E-COMMERCE companies Amazon and Dangdang said yesterday they have shut down several online retailers accused of selling counterfeit cosmetics via their platforms.

According to a consumer affairs report shown on China Central Television on Wednesday, the stores were offering famous name brands at hugely discounted prices.

In one case, the Meihanmeizhuang Cosmetics Store said the products it sold via Dangdang were sourced from a wholesale market in Beijing.

The manager of the online store, which operated from a residential complex in Beijing’s Fangshan District, said he sold about 2,000 cosmetic products from 10 brands via Dangdang, and sent out goods worth more than 100,000 yuan (US$16,100) every day. The program showed the store’s warehouse packed with items purportedly made by Estee Lauder, Calvin Klein, Versace, Chanel and Shiseido.

After initially saying the products were genuine, the manager later conceded they had been bought from the Beijing Tianzhaotian wholesale market, and that he could not guarantee their authenticity.

Dangdang never asked for credence, he said.

At a store inside the wholesale market CCTV found big brand cosmetics discounted by up to 50 percent. However, its manager was unable to provide any customs declarations or purchase vouchers to prove their authenticity. The goods also lacked a Chinese label, which is a violation of the market’s own rules.

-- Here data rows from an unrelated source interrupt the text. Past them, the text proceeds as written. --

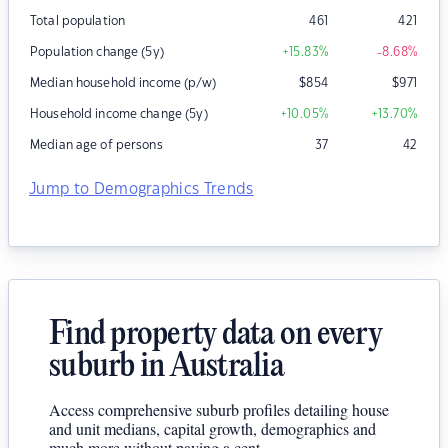
Total population
461
421
Population change (5y)
+15.83
%
-8.68
%
Median household income (p/w)
$
854
$
971
Household income change (5y)
+10.05
%
+13.70
%
Median age of persons
37
42
Jump to Demographics Trends
Find property data on every
suburb in Australia
Access comprehensive suburb profiles detailing house
and unit medians, capital growth, demographics and
much more without paying a cent.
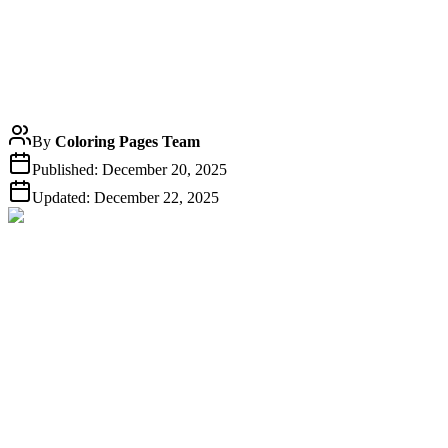
By
Coloring Pages Team
Published:
December 20, 2025
Updated:
December 22, 2025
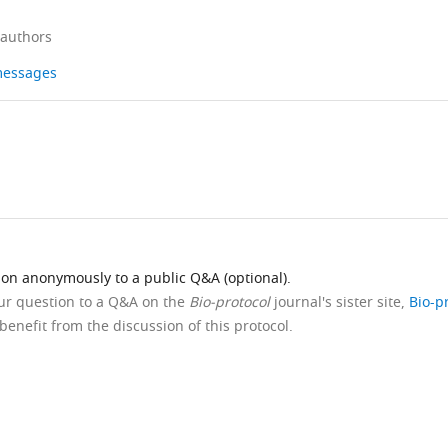
 authors
 messages
ion anonymously to a public Q&A (optional).
our question to a Q&A on the
Bio-protocol
journal's sister site,
Bio-p
benefit from the discussion of this protocol.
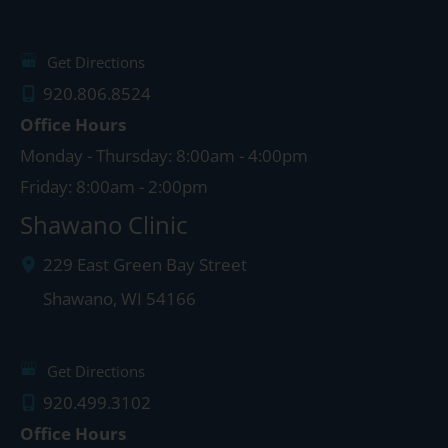
Get Directions
920.806.8524
Office Hours
Monday - Thursday: 8:00am - 4:00pm
Friday: 8:00am - 2:00pm
Shawano Clinic
229 East Green Bay Street
Shawano
,
WI
54166
Get Directions
920.499.3102
Office Hours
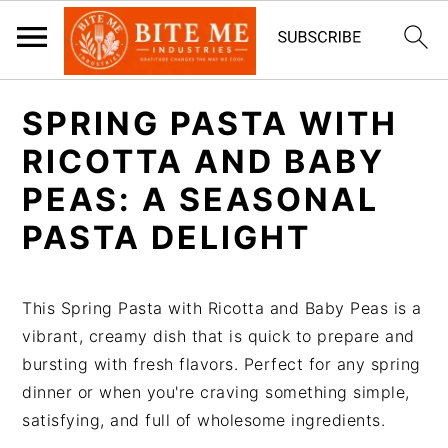
S
S
SPRING PASTA WITH
k
k
i
i
RICOTTA AND BABY
p
p
PEAS: A SEASONAL
t
t
PASTA DELIGHT
o
o
m
p
a
r
This Spring Pasta with Ricotta and Baby Peas is a
i
i
vibrant, creamy dish that is quick to prepare and
n
m
bursting with fresh flavors. Perfect for any spring
c
a
dinner or when you're craving something simple,
o
r
satisfying, and full of wholesome ingredients.
n
y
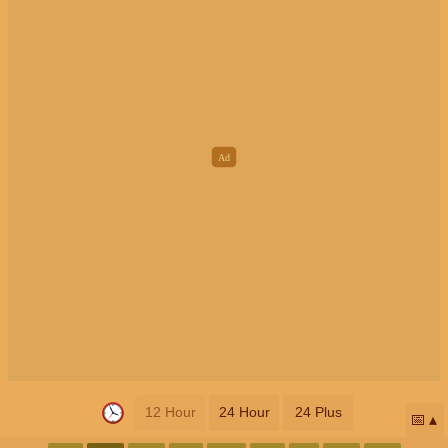
12 Hour
24 Hour
24 Plus
📅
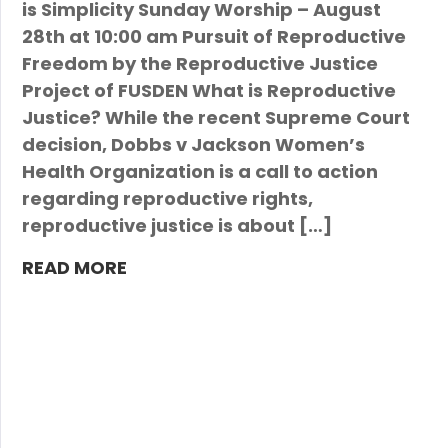
is Simplicity Sunday Worship – August
28th at 10:00 am Pursuit of Reproductive
Freedom by the Reproductive Justice
Project of FUSDEN What is Reproductive
Justice? While the recent Supreme Court
decision, Dobbs v Jackson Women’s
Health Organization is a call to action
regarding reproductive rights,
reproductive justice is about […]
READ MORE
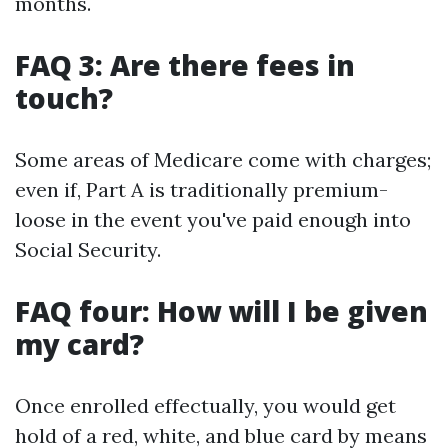
months.
FAQ 3: Are there fees in
touch?
Some areas of Medicare come with charges;
even if, Part A is traditionally premium-
loose in the event you've paid enough into
Social Security.
FAQ four: How will I be given
my card?
Once enrolled effectually, you would get
hold of a red, white, and blue card by means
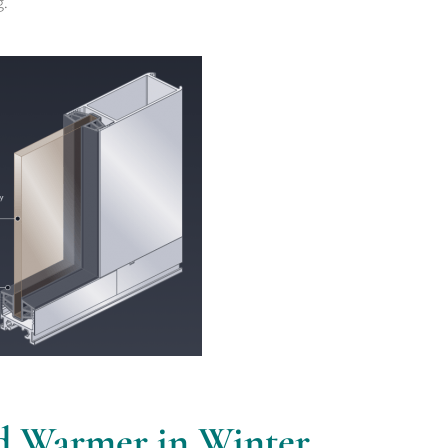
g.
d Warmer in Winter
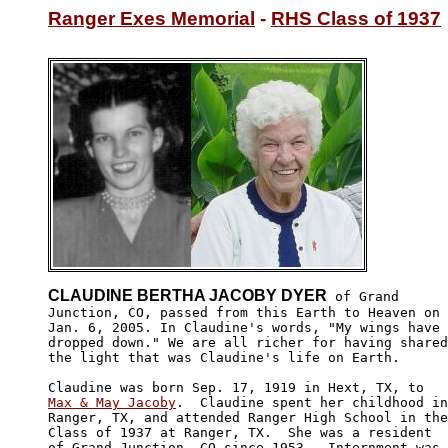
Ranger Exes Memorial
 - 
RHS Class of 1937
CLAUDINE BERTHA JACOBY DYER
 of Grand

Junction, CO, passed from this Earth to Heaven on

Jan. 6, 2005. In Claudine's words, "My wings have 

dropped down." We are all richer for having shared

the light that was Claudine's life on Earth.

Max & May Jacoby
.  Claudine spent her childhood in

Ranger, TX, and attended Ranger High School in the

Class of 1937 at Ranger, TX.  She was a resident 

of Grand Junction, CO since 1953.  Internment was
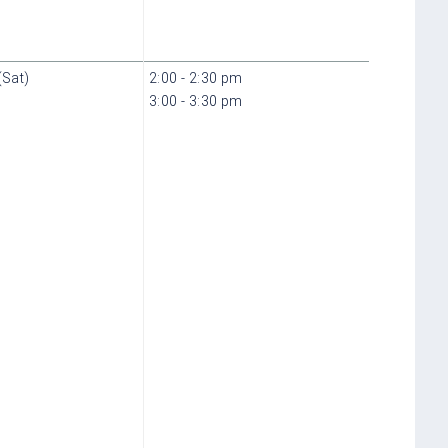
(Sat)
2:00 - 2:30 pm
3:00 - 3:30 pm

A consumer surnamed Feng who was interviewed on the show said he bought a L’Oreal Biotherm product on Dangdang for 255 yuan, though its recommended price was 530 yuan.

After experiencing problems with it he investigated and found that according to its lot number the item was 11 months out of date. After further research on the website of the China Food and Drug Administration, he discovered that the lot number actually related to a makeup product that came from Japan.

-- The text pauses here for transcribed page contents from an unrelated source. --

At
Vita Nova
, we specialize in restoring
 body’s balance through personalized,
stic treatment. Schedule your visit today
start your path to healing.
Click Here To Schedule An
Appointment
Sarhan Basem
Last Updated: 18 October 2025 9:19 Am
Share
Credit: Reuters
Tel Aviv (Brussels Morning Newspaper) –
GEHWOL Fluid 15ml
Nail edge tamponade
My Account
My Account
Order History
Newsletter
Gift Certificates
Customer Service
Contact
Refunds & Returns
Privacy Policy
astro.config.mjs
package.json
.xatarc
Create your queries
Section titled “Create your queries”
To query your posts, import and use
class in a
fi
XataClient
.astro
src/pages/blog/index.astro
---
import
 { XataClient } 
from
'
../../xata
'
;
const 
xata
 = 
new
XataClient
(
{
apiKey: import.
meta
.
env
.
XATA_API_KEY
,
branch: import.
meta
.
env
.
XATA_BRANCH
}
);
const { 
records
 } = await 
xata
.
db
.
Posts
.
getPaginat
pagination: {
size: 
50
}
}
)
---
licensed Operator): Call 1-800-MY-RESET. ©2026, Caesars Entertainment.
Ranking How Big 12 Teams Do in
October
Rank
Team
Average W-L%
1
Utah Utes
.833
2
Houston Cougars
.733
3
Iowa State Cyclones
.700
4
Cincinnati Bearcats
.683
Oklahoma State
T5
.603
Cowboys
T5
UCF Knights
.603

L’Oreal China said in a statement that the Biotherm product purchased by Feng has never been officially sold in China, and that it has no links with the Dangdang store. It added that it has a zero-tolerance policy with regard to counterfeit products, which can have harmful effects on consumers and its brand, and has launched an investigation into the claims made on the CCTV show.

As well as the fake products found on Dangdang, the program also exposed several dubious retailers operating via Amazon.

Among the goods available were a balm allegedly produced by L’Oreal and a creme supposedly by Estee Lauder.

Despite the claims of Amazon workers that all of the cosmetics products shown in the program were genuine, tests by Estee Lauder and L’Oreal confirmed them to be fake. Estee Lauder said also that neither Dangdang nor Amazon was an official retail channel for its products.

Dangdang said it has closed down all of the stores exposed by CCTV and will give refunds to anyone affected by the scams. Amazon said it has closed the store identified by CCTV.

Under the revised consumer rights law, which took effect last Saturday, online shopping platforms can be held liable for the goods sold by the stores they host. In the event of a consumer being duped, the platform should provide a full refund and make a compensation payment equivalent to three times the purchase price.

Wang Dong, from the Shanghai Consumer Rights Protection Commission, said the problem, however, is that platforms can be punished only if they are shown to have made no effort to stop third-party firms selling bogus products. Proving that is almost impossible, he said.